Pour comprendre ce théorème, il faut considérer un système formel (comme l’arithmétique de Peano ou la théorie des ensembles ZFC) qui est :
- Suffisamment puissant pour exprimer au minimum l’arithmétique de base (addition, multiplication sur les entiers naturels).
- Consistant (ou cohérent) : Il est impossible de démontrer une contradiction à l’intérieur du système (on ne peut pas prouver à la fois un énoncé $P$ et sa négation $\neg P$).
- Récursivement axiomatisable : Il existe un algorithme qui peut décider si une formule donnée est un axiome ou non. C’est le cas de tous les systèmes mathématiques usuels.
Tout système formel consistant et récursivement axiomatisable, suffisamment puissant pour formaliser l’arithmétique des entiers, est nécessairement incomplet.
Autrement dit, il existe au moins un énoncé (une formule $\varphi$) formulé dans le langage de ce système, tel que ni l’énoncé $\varphi$, ni sa négation $\neg\varphi$, ne sont démontrables à l’intérieur du système. Un tel énoncé est dit indécidable.
Dans un tel système, il existe des énoncés qui sont vrais mais indémontrables.
Esquisse de la Démonstration
La démonstration de Gödel est une construction extraordinairement ingénieuse qui permet à un système formel de « parler de lui-même ». Voici les grandes étapes :
Étape 1 : La Numérotation de Gödel (Gödelisation)
L’idée de génie de Gödel est d’associer un numéro de Gödel, un entier naturel unique, à chaque symbole, formule, et suite de formules (démonstration) du système formel. Par exemple :
- « $\forall$ » → 1, « $x$ » → 2, « $=$ » → 3, etc.

» Les données
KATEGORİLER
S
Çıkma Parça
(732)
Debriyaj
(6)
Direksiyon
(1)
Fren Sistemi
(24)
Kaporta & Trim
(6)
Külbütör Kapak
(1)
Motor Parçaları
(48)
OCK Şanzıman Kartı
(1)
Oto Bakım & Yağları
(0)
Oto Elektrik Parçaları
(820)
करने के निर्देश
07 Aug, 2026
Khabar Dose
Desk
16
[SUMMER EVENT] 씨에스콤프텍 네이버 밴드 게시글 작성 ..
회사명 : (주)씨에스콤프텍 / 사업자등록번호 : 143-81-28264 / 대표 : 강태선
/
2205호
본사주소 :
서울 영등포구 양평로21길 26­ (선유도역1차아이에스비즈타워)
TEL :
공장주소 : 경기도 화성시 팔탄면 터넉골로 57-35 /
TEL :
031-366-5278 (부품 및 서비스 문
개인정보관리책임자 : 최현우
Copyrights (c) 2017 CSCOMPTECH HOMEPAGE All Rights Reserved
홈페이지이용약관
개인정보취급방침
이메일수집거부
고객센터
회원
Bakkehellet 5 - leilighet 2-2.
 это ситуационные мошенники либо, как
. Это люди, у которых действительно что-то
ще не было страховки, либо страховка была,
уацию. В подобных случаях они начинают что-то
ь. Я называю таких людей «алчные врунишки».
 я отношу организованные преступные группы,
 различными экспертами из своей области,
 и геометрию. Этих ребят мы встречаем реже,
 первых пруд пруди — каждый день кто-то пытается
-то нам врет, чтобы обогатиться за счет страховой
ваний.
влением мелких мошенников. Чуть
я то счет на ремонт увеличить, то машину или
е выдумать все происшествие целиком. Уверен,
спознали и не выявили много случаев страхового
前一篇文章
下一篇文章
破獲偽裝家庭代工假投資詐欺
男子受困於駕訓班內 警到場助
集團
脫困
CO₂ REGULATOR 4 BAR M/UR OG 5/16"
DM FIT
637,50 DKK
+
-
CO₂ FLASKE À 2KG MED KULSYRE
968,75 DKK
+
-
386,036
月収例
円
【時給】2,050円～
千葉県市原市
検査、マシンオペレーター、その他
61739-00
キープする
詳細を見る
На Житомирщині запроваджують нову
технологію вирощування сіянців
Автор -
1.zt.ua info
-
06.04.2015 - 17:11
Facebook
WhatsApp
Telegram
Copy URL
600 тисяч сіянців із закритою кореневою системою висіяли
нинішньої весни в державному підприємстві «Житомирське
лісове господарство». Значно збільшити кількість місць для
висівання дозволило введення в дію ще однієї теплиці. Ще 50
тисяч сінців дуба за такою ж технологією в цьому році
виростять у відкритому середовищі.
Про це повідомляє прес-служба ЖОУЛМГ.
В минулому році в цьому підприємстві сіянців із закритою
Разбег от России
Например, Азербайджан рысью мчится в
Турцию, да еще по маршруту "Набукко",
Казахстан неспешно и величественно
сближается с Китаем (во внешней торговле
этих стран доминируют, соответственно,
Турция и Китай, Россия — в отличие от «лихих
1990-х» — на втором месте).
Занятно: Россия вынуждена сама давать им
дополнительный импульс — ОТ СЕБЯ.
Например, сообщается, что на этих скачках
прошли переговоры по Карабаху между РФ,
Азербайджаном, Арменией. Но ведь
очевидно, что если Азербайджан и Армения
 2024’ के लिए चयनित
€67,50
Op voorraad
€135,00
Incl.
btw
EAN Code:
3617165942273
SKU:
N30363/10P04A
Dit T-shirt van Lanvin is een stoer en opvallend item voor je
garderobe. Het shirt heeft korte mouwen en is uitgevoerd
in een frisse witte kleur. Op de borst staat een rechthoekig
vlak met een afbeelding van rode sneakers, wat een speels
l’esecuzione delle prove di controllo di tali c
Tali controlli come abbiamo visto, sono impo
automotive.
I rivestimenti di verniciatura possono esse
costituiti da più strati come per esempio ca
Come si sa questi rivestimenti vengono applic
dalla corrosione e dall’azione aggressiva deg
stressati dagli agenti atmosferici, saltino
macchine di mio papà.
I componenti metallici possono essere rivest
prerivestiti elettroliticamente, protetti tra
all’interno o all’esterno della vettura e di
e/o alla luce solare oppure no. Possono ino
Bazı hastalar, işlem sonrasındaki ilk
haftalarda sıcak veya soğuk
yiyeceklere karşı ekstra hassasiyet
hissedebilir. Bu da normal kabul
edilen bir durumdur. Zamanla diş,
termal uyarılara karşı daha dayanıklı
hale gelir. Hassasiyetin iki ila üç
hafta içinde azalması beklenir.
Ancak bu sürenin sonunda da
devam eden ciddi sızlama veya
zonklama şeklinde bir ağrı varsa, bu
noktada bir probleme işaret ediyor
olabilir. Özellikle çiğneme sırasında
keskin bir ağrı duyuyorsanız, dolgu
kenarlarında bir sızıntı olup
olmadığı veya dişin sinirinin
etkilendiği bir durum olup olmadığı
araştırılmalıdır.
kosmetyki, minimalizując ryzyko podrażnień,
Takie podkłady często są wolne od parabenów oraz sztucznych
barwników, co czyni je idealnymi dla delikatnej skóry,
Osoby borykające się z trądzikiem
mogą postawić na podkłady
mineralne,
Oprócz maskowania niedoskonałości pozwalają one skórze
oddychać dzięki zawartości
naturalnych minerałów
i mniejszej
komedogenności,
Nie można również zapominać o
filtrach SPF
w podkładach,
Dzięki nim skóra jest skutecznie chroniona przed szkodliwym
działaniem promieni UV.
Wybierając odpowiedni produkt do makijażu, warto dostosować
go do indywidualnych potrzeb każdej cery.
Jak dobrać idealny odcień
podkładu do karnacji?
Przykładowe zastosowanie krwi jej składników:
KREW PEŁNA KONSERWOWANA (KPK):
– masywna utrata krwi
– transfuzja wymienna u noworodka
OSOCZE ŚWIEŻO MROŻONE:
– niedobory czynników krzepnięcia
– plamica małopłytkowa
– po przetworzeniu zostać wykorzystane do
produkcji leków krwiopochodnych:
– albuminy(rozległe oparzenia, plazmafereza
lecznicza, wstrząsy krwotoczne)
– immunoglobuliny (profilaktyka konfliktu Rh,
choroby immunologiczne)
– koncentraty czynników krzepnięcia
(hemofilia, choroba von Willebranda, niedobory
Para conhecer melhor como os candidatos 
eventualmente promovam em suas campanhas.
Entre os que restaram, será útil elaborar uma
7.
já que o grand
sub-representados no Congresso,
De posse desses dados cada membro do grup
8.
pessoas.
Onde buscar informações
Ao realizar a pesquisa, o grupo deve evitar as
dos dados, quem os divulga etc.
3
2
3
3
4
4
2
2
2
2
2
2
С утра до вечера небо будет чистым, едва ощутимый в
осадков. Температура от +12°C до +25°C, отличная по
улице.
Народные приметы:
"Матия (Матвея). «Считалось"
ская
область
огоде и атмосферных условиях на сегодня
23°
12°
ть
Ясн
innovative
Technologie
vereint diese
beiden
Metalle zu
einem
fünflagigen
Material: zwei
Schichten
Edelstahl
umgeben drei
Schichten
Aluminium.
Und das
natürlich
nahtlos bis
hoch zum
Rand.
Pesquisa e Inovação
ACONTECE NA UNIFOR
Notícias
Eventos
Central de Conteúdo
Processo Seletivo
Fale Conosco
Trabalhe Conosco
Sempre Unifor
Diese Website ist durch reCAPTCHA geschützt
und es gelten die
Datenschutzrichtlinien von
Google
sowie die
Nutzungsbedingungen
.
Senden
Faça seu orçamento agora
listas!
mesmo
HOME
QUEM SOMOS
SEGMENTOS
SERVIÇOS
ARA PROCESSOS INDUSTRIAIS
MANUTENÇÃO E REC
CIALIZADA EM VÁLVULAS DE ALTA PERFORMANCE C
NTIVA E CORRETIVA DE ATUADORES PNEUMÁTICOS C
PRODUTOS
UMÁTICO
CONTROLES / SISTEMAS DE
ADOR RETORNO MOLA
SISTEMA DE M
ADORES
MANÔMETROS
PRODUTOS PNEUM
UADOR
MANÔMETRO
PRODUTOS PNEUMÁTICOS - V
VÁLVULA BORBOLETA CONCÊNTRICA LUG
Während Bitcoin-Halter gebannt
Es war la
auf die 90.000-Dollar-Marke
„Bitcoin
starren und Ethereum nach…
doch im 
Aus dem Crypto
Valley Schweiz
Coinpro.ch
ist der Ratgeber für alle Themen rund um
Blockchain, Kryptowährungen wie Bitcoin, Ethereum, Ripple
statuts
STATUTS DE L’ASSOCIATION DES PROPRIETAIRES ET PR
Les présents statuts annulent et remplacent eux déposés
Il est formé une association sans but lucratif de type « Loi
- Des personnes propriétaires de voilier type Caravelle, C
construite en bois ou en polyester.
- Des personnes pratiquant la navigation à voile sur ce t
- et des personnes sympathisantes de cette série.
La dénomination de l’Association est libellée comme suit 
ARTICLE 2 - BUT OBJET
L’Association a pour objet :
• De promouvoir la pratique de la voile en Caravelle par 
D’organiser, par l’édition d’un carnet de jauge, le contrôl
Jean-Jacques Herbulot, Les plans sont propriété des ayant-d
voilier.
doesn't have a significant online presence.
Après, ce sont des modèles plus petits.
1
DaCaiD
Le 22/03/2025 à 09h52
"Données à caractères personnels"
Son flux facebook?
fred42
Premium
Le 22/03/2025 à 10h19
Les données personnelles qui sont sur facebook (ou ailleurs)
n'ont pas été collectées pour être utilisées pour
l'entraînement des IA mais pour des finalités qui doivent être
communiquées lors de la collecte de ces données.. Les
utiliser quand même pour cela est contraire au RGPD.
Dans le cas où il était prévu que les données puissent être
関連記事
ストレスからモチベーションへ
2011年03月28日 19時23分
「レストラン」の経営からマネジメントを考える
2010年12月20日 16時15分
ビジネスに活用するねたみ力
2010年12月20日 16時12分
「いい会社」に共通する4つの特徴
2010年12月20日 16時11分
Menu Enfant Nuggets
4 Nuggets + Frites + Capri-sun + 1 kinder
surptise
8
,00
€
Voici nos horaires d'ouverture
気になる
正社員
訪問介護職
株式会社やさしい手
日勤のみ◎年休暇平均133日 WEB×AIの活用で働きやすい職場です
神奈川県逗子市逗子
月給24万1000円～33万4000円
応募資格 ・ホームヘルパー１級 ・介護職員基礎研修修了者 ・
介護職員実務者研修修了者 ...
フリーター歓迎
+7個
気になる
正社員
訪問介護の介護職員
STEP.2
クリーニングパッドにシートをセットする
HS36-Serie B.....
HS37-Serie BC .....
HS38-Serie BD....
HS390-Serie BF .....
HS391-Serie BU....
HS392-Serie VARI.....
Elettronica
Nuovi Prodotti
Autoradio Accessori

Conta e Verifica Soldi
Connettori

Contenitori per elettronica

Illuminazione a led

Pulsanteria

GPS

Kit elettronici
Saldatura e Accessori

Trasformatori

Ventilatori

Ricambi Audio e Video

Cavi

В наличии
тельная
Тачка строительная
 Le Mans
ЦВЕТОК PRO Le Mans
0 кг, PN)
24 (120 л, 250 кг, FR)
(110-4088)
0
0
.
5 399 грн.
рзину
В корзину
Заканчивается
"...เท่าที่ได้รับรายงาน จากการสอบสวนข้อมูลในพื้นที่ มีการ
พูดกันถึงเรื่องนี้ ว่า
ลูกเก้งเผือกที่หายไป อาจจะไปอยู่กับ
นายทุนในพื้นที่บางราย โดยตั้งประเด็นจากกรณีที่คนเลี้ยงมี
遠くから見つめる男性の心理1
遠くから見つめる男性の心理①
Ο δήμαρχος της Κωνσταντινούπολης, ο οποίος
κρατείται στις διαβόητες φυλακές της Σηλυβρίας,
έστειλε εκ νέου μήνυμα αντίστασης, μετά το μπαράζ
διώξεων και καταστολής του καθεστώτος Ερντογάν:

» Exercices
**A.** Répondez aux questions suivantes d'après l'extrait sur le théorème de Gödel :
(i) Quels systèmes formels sont cités en exemple au début de l'extrait ?
(ii) Quel nom donne-t-on à un énoncé tel que ni lui ni sa négation ne sont démontrables dans le système ?
(iii) Dans l'exemple de numérotation, quel numéro est associé au symbole « = » ?
**B.** Transcrivez à l'identique un passage de l'extrait sur le théorème de Gödel : commencez aux mots « - Récursivement axiomatisable » et arrêtez-vous après « de Gödel (Gödelisation) ».

» Réponses
**A.**
(i) L'arithmétique de Peano et la théorie des ensembles ZFC.
(ii) Un énoncé indécidable.
(iii) Le numéro 3.

**B.**
- Récursivement axiomatisable : Il existe un algorithme qui peut décider si une formule donnée est un axiome ou non. C’est le cas de tous les systèmes mathématiques usuels.
Tout système formel consistant et récursivement axiomatisable, suffisamment puissant pour formaliser l’arithmétique des entiers, est nécessairement incomplet.
Autrement dit, il existe au moins un énoncé (une formule $\varphi$) formulé dans le langage de ce système, tel que ni l’énoncé $\varphi$, ni sa négation $\neg\varphi$, ne sont démontrables à l’intérieur du système. Un tel énoncé est dit indécidable.
Dans un tel système, il existe des énoncés qui sont vrais mais indémontrables.
Esquisse de la Démonstration
La démonstration de Gödel est une construction extraordinairement ingénieuse qui permet à un système formel de « parler de lui-même ». Voici les grandes étapes :
Étape 1 : La Numérotation de Gödel (Gödelisation)